> What you need to do
Update the text of the entries below by changing "Việt Nam" to "Viet Nam", keeping every other word the same. Leave the pictures out of your answer.

* * * *

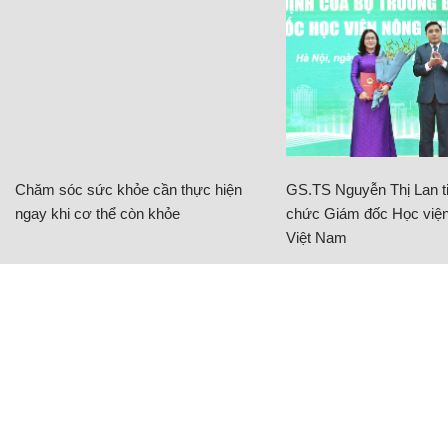
Chăm sóc sức khỏe cần thực hiện
GS.TS Nguyễn Thị Lan ti
ngay khi cơ thể còn khỏe
chức Giám đốc Học viện
Việt Nam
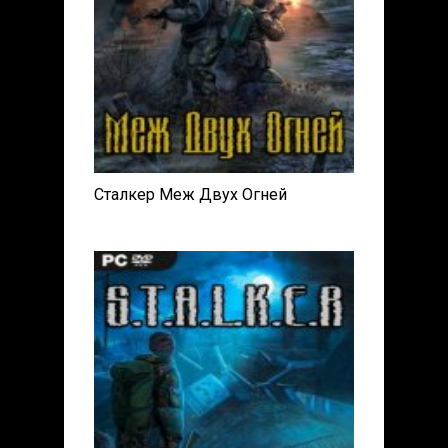
Сталкер Меж Двух Огней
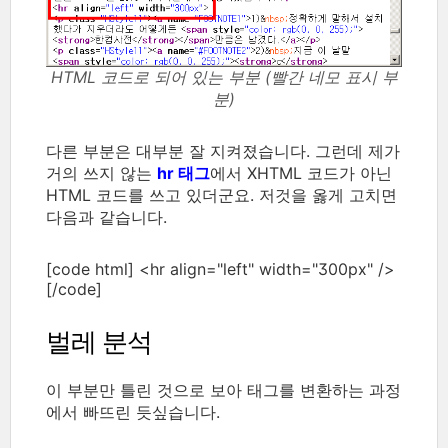
HTML 코드로 되어 있는 부분 (빨간 네모 표시 부
분)
다른 부분은 대부분 잘 지켜졌습니다. 그런데 제가
거의 쓰지 않는
hr 태그
에서 XHTML 코드가 아닌
HTML 코드를 쓰고 있더군요. 저것을 옳게 고치면
다음과 같습니다.
[code html] <hr align="left" width="300px" />
[/code]
벌레 분석
이 부분만 틀린 것으로 보아 태그를 변환하는 과정
에서 빠뜨린 듯싶습니다.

* * * *

> Response to this exercise
Chăm sóc sức khỏe cần thực hiện
GS.TS Nguyễn Thị Lan ti
ngay khi cơ thể còn khỏe
chức Giám đốc Học viện
Viet Nam
Сталкер Меж Двух Огней
HTML 코드로 되어 있는 부분 (빨간 네모 표시 부
분)
다른 부분은 대부분 잘 지켜졌습니다. 그런데 제가
거의 쓰지 않는
hr 태그
에서 XHTML 코드가 아닌
HTML 코드를 쓰고 있더군요. 저것을 옳게 고치면
다음과 같습니다.
[code html] <hr align="left" width="300px" />
[/code]
벌레 분석
이 부분만 틀린 것으로 보아 태그를 변환하는 과정
에서 빠뜨린 듯싶습니다.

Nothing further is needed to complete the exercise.